Non-Playable Character: Video game violence

This past week has seen a resurgence of the video game violence debate. The ‘age old’ question has resurfaced: “Do violent video games really make you more prone to violent acts?”

It seems that Grand Theft Auto (GTA) is being blamed for the deaths of three police officers in an Alabama police station. The rationale (and the lawsuits) behind this blame can be linked to the similarity of the crime to a scenario from Grand Theft Auto: Vice City in which a character escapes from a police station, shoots officers along the way and steals a police cruiser.

In an interview on the news program “60 Minutes”, Jack Thompson, the attorney in charge of the civil cases against the makers, marketers and the vendors of GTA, stated that the game’s creators are responsible “at least civilly.”

At least civilly? Tell me now, are we to criminally charge developers for the actions of a minority of the population?

In another interview done by GameCore, a weekly column by CBSNews.com’s William Vitka and Chad Chamberlain, Thompson likens it to serial killer Ted Bundy’s pornographic escapism.

I had large problems with the “60 Minutes” piece. Whenever anything about games is reported in the media, it’s painfully obvious that the level of research put into it is obviously sub-standard. I noticed several glaring mistakes, omissions, and misconceptions in the story. Gaming is still very much a niche in modern society, and not many people would be aware that these errors even exist.

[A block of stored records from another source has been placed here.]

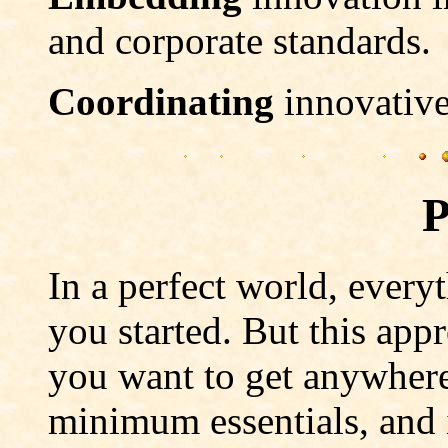
and corporate standards.
Coordinating
innovative
P
In a perfect world, every
you started. But this appr
you want to get anywhere,
minimum essentials, and i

I have several problems with our collective tendency, as North Americans, to systematically point the finger elsewhere when most of those doing the pointing should be pointing at their children and, even more appropriately, at themselves.

Don’t get me wrong, I agree that violent games have no place in the hands of young children. But after a certain age, most people realize there is a line between fantasy and reality that should not be crossed. People who say they commit violent acts because of video game violence were disturbed individuals long before they ever picked up a controller. Often, a suspect’s claim that the violent act is caused by a video game is a way to escape culpability on their part.

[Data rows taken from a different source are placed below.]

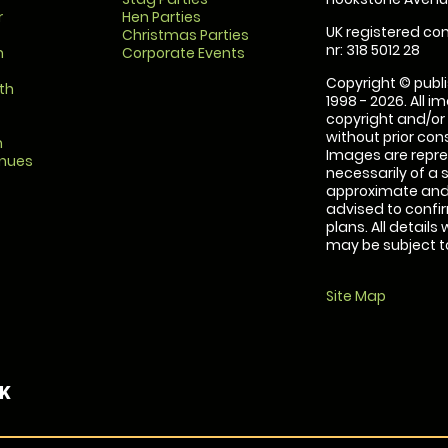
r
Hen Parties
UK registered com
Christmas Parties
nr: 318 5012 28
m
Corporate Events
Copyright © publi
th
1998 - 2026. All 
copyright and/or
without prior conse
m
Images are repre
enues
necessarily of a 
approximate and 
advised to confi
plans. All details
may be subject to
Site Map
UK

The trend is for a media outlet to pick up a particular angle, in this case, that the developers are at fault, and then have it become the media’s “norm”.

I hear rumblings of a large campaign to make sure stores card minors to prevent them from buying games. Parents buy their kids games anyway, and some don’t particularly care about the content. When a story like this breaks, they’re the first to be up-in-arms, calling for the heads of those monsters responsible for making a game like GTA. Anything to take the blame away from themselves, I suppose. It’s easier to blame children’s behaviour on an outside influence rather than on bad parenting. And just what is “violent content”? If you handed me a hundred different games, I’m sure most of them would have something that someone would consider violent. One has to ask: Where does the slippery slope flatten out?

If a case like this sets a precedent, it will probably open a Pandora’s box: if the legal precedent is there, there’s no telling what could happen to censorship,virtually everything could be fair game.